The Excel sheets described in the previous section together with the files of the Thesaurus creation were imported into a Postgres database. The next step was to apply specific transformations to the data, executed with SQL scripts. Where necessary, information from different sheets were linked together through the identifiers. The third task in the database was the creation of URI identifiers which are necessary for the RDF creation. These were generated in specific 'uri' tables.
For the thesaurus the file containing the concept hierarchy that was exported from the mind map was transformed to an id/parent_id structure, allowing the RDF creation process to be independent from the hierarchy depth of the thesaurus. In the 'RDF Creation pipeline' handbook there are links to the SQL scripts for the transformations (see Section 5).

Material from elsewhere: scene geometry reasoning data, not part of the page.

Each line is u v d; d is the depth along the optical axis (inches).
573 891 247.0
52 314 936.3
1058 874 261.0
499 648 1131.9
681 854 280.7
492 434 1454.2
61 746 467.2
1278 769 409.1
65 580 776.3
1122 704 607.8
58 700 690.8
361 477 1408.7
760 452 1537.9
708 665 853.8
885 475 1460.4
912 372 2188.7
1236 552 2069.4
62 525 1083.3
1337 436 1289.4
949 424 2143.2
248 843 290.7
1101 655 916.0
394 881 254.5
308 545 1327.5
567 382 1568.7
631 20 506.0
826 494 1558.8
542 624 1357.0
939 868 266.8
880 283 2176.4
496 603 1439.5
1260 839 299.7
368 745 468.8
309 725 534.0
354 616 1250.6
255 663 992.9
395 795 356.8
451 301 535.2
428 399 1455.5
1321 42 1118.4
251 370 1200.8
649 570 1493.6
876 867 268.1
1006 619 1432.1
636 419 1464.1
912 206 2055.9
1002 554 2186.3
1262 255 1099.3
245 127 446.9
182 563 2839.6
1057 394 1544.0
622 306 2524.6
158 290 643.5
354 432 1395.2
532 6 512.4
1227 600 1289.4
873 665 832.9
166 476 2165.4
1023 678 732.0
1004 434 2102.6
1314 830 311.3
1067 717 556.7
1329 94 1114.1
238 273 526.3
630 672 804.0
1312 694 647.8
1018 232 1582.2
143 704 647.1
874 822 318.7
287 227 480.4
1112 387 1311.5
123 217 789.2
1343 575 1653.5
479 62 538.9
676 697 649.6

The 'uri' tables created in the Postgres database are the input for the RDF creation. Various tools may be used for this step like Karma, OntoText-Refine or the X3ML toolkit (Theodoridou and Kritsotakis 2022). As we directly accessed the relational tables in the database we used Ontotext Refine and stored the triples in an Ontotext GraphDB triple store. The ontologies and the prefixes have to be loaded into a repository of GraphDB, in order to support the process of creating the mapping that was defined in Section 3.2.

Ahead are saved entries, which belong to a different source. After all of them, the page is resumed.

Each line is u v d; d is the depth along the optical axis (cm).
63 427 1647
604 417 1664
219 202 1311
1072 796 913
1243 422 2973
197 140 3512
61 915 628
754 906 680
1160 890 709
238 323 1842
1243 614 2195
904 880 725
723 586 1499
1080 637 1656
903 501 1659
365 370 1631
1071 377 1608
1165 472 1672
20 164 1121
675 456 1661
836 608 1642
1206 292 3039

To create ARIADNE aggregation data, additional information specific to the ARIADNE Catalogue had to be entered in an additional 'ADRIANE Metadata' Excel spreadsheet and a mapping to the ARIADNE ontology - the AO-Cat – (Felicetti et al. 2023) was performed to create the RDF necessary for the ARIADNE portal. One of the challenges to reusing the network previously described was the fact that the ARIADNE portal uses their own URIs, which are specified and only the last part is optional definable. The ARIADNE Team, who supported us very much in the process, recommended that we create the ARIADNE URIs in the Postgres database through a hash function of the original URIs. The RDF creation pipeline including the 'ARIADNE Metadata' Excel spreadsheet is illustrated in Figure 9. It shows the process from Excel sheets/Thesaurus over the postgres database to the RDF representation in the triple store.

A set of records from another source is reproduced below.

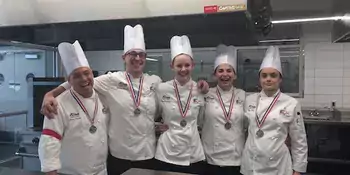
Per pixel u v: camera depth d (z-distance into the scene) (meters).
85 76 1.42
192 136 1.61
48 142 1.33
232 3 1.14
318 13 1.69
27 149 2.48
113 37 2.01
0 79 3.76
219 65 1.71
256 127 1.57
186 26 1.59
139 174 1.11
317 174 2.32
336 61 3.16
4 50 3.63
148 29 1.71
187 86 1.66
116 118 1.58
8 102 3.75
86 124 1.44
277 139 1.53
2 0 1.41
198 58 3.27
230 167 1.71
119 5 1.27
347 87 3.16
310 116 3.03
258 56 3.22
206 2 1.18
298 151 1.56
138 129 1.58
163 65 3.43
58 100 1.42
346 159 2.28
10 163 2.93
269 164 1.52
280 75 1.61
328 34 3.13
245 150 1.63
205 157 1.70
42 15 1.37
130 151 1.57
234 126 1.67
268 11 1.49
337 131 2.29
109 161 1.65
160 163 1.63
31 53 3.52
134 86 1.61
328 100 3.23
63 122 1.41
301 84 3.28
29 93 2.75
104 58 3.57
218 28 1.65
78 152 1.43
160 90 1.67
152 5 1.24
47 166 1.31
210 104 1.71
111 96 1.58
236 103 1.71
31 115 2.71
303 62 3.24
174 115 1.62
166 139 1.63
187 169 1.63
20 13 1.40
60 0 1.33
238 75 3.30
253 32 1.83
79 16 1.32
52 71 3.39
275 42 2.90
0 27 1.47
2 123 3.60
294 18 1.82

This strategy allows the re-creation of the same ARIADNE URI from original URIs. In the ARIADNE portal a collection was created for the prehistoric mining sites in the Lower Inn Valley processed in the Open Research Data Pilot project (ORD) of the University of Innsbruck (UIBK). In the collection the different Federal Monuments Office documentations are represented as 'Fieldwork archive' with a link to the zip file deposited on Zenodo. The sites documented in the Fieldwork archives are represented as 'Site/monument' and link to the Knowledge graph of the Research Center HiMAT. In the knowledge graph it is possible to navigate to the links on Google Drive of the single folders/documents related to a specific site/trench/stratigraphic unit or find. Both options are illustrated in Figure 10. Of course it is also possible to query the graph with SPARQL to retrieve the links to the documents. In the collection there are only 18 records but through the links to the knowledge graph many more detailed records of the sites are available. The goal is to apply the pipeline to other archaeological research at the University of Innsbruck.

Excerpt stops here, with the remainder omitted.